→ **Рабочее задание**
Продолжите текст о прообразах булгаковского Ивана Бездомного, начав сразу после его последнего предложения.

→ **Текст документа**
= = = = =

Современники Ивана Приблудного вспоминают о нем как о ближайшем друге и спутнике С. Есенина, его «оруженосце и Лепорелло». Спутнике, в том числе в загулах по ресторанам, сопровождающихся кутежами и драками. Об одном из таких случаев будет рассказано немного позже.

Раз речь зашла о стихах, можно упомянуть еще одного возможного прототипа... собирательного образа булгаковского героя. Иван Молчанов, известный нам более из обращенного к нему стихотворения В. Маяковского. В начале 1920-х годов он печатался в рабочей прессе, в том числе и в «Гудке». Здесь, возможно, и заметил будущий автор романа в рубрике «От станка к перу» характерные молчановские строки (стихотворение «Пастушок»)10.

В том же «Гудке» — тогдашнем месте работы Булгакова — нашелся и прямой тезка — однофамилец Ивана Бездомного. Рабкор — железнодорожник из Пензы — таким псевдонимом подписывал свои небольшие корреспонденции о состоянии дел в Пензенском транспортном узле. Их, безусловно, видел и, возможно, правил начинающий газетчик знаменитой «четвертой полосы». А потом, по всей вероятности, псевдоним этого пензенского рабочего, так запомнившийся писателю, перекочевал на страницы романа. (Отметим, что вначале псевдоним рабкора был «Иван Безродный», который нашел отражение и в ранних редакциях рукописи. А заметки и репортажи, подписанные «Иван Бездомный», ввели в заблуждение некоторых биографов Булгакова, считающих, что это его псевдоним. Это неверно, хотя возможно, что данные корреспонденции могли проходить через его руки...11).

Почти вылеченный от безумия поэт сдерживает слово, данное Мастеру: не писать больше стихов. Прощаясь с ним перед полетом к последнему приюту, герой романа называет Ивана учеником. И в эпилоге это уже солидный ученый, сотрудник Института истории и философии, профессор Иван Николаевич Понырев. Есть небезосновательное мнение (М.О. Чудаковой), что у этого, уже нового, персонажа другой прообраз — друг и первый биограф Булгакова профессор филологии Павел Сергеевич Попов (это, как отмечалось ранее, одна из фамилий Иванушки из ранних редакций романа). Выскажем еще одно предположение: вполне вероятный «кандидат в прообразы» Понырева — драматург и сценарист Сергей Александрович Ермолинский. В последнем варианте своих воспоминаний он подчеркивает, что выполнил своего рода наказ Мастера (Булгакова) и Маргариты (Елены Булгаковой): рассказал о запомнившихся ему событиях жизни писателя, как ученик об учителе...12

Нет сомнения в том, что список прообразов этого героя можно было продолжить. Предпосылками для этого являются те эпизоды романа, в которых описываются стремительная погоня Ивана за дьявольской шайкой, возвращение его в более чем легкомысленном виде через «таинственную сеть арбатских переулков» в МАССОЛИТ, приключения в ресторане «Дома Грибоедова» и успокоение в клинике душевных больных профессора Стравинского.

= = = = =

→ **Исходные данные**
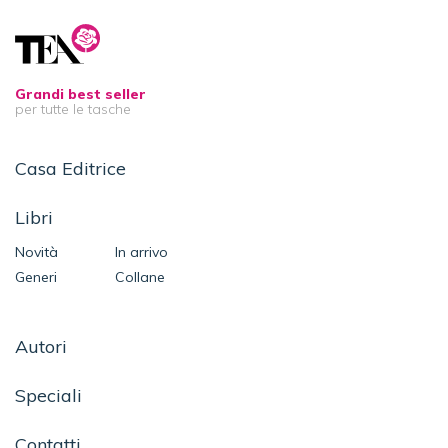
Grandi best seller
per tutte le tasche
Casa Editrice
Libri
Novità
In arrivo
Generi
Collane
Autori
Speciali
Contatti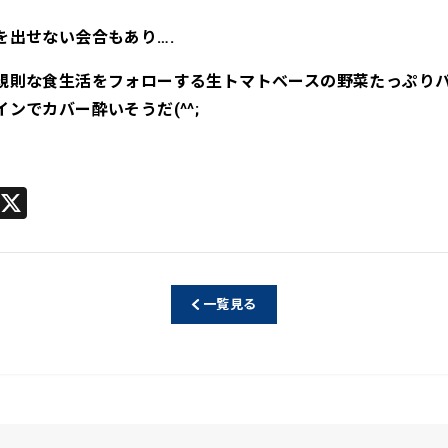
を出せない会合もあり….
規則な食生活をフォローする生トマトベースの野菜たっぷり
ンでカバー酔いそうだ(^^;
Li
X
n
e
一覧見る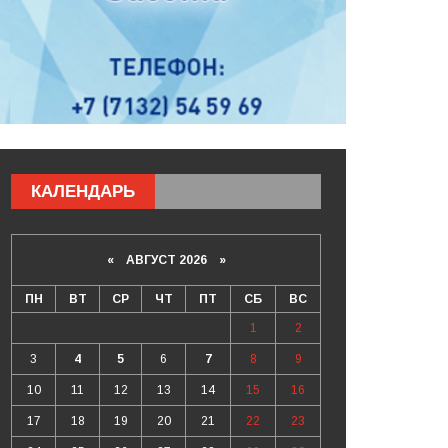
КАЛЕНДАРЬ
«
АВГУСТ 2026 »
ПН
ВТ
СР
ЧТ
ПТ
СБ
ВС
1
2
3
4
5
6
7
8
9
10
11
12
13
14
15
16
17
18
19
20
21
22
23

= = = = =

→ **Результат задания**
Забегая немного вперед, можно сказать, что одним из промежуточных адресов, пунктирно намеченных в романе, будет реально существующая квартира Ляминых в Савельевском переулке и бывший в прошлом спуск к Москве-реке на Пречистенской набережной, напротив гранитного амфитеатра пологой лестницы Стрелки Водоотводного канала и основного русла реки. А начало пути было на Патриарших прудах, где произошло трагическое происшествие с Михаилом Берлиозом.

При этом следует уточнить для полной картины, что в ранних редакциях романа Иван Бездомный (тогда еще Иванушка Безродный) попадает в Савельевский переулок и к Москве-реке путем несколько иным, чем в окончательном тексте книги13.

На самой параллельной Малой Бронной улице патриаршей аллее можно указать по крайней мере три скамьи, где сидели герои романа. С последней из них к выходу на Бронную и устремился в безуспешную погоню за таинственной троицей — иностранным профессором, «втирушей-регентом» и громадным черным котом незадачливый поэт. Сначала «к выходу в Патриарший переулок» (точнее, в Большой Патриарший переулок, на углу с Малым Патриаршим переулком), затем по нему в Спиридоновку и по ней к Никитским воротам.

Здесь тройка рассыпается: регент (это Коровьев) на автобусе, а кот на трамвае «А» уезжают к Арбатской площади. Иван вслед за серым беретом профессора пересек Большую Никитскую и по Никитскому бульвару понесся в ту же сторону. (Отметим, справедливости ради, что трамвай маршрута «А» сравнительно недавно еще ходил по Бульварному кольцу. А в 30-е годы кроме него здесь проходили еще 15-й и 18-й маршруты к Арбатской площади, автобус же был только один, пятого маршрута. 15-й трамвай и автобус ходили дальше по Большой Пироговской улице к Новодевичьему монастырю и были хорошо знакомы жившему там Булгакову.)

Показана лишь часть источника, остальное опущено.